FIG. 1 is a circuit diagram of a first embodiment of the present invention, FIG. 2 is a block diagram thereof, FIG.
FIG. 4 is a circuit diagram of a second embodiment of claim 1, FIG. 5 is a circuit diagram of a first embodiment of the present invention, FIG. 6 is a block diagram thereof, and FIG. FIG. 8 is a block diagram thereof, FIG. 9 is a circuit diagram of a third embodiment of claim 2, FIG. 10 is a circuit diagram of a fourth embodiment of claim 2, FIG. FIGS. 12 and 13 are circuit diagrams of the first and second embodiments of the present invention, FIG. 14 is a circuit diagram of a conventional example, and FIG. 15 is a block diagram thereof. It is. [Explanation of Symbols] 1,13 Switch circuit 2,14 Signal amplitude regulator 3,12 Level shift circuit 4 Output driver circuit 5 Bias current limiting circuit 11 Buffer receiving TTL input

Claims (3)

(57) [Claims] 1. A binary logic signal having a low-level potential higher than a first low-potential voltage source VSS at its input and a high-level potential lower than the voltage source VSS. A level conversion circuit for converting the input signal into a digital signal having the following.

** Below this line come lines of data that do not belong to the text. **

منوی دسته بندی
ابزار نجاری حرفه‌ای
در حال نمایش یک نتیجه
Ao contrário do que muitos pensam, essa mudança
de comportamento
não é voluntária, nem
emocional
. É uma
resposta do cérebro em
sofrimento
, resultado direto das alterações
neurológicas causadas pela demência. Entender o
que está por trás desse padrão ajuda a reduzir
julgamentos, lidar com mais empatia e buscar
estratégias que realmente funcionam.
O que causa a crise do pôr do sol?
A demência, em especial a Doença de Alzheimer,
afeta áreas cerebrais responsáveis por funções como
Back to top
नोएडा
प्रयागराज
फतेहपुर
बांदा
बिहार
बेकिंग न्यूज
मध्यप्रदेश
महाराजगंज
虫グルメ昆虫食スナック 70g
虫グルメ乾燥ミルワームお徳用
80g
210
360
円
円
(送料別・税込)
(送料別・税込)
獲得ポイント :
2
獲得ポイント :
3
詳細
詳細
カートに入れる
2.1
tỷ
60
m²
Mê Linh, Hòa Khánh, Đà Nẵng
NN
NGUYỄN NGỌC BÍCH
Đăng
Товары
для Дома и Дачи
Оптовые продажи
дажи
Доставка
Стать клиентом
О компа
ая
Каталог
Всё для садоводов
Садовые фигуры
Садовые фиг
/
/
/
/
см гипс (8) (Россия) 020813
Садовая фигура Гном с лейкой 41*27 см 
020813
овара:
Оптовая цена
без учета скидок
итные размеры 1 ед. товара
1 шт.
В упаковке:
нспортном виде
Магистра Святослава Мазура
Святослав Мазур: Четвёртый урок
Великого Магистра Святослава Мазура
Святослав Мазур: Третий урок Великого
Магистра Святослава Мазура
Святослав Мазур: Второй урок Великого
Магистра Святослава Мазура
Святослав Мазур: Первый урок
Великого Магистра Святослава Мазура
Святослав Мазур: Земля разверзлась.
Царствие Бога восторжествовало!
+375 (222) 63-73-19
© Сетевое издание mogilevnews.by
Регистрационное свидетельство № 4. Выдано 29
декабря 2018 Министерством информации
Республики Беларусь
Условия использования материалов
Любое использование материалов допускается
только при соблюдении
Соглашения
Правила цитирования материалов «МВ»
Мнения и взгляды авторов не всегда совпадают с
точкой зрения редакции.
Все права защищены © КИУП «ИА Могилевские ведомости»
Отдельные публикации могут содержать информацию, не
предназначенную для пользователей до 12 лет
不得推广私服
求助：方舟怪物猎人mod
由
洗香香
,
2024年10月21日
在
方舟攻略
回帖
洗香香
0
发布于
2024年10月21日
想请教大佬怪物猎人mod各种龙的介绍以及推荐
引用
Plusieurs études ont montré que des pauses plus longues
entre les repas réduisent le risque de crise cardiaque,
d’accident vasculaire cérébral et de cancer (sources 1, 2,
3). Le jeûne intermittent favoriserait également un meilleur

(B) A signal amplitude regulator in which the voltage at both ends becomes almost VSS when the input signal is at a high level and becomes higher by a certain voltage than VSS when the input signal is at a low level, in series,
Connected between the high potential voltage source VCC and the voltage source VSS,
(C) an input side of a level shift circuit that is arranged between the voltage source VCC and a second low-potential voltage source VEE whose potential is lower than the voltage source VSS and shifts the level of a signal by a constant voltage value; An output terminal of the signal amplitude regulator, and (d) an output of the level shift circuit is input to a driver circuit, and an output is taken out from the driver circuit. 2. A bias current limiting circuit comprising a resistor or a constant current circuit is connected between the high potential voltage source VCC according to claim 1 and a switch circuit or between the switch circuit and a signal amplitude regulator. A level conversion circuit characterized in that: 3. A level conversion circuit, wherein the signal amplitude regulator according to claim 2 is replaced by a resistor.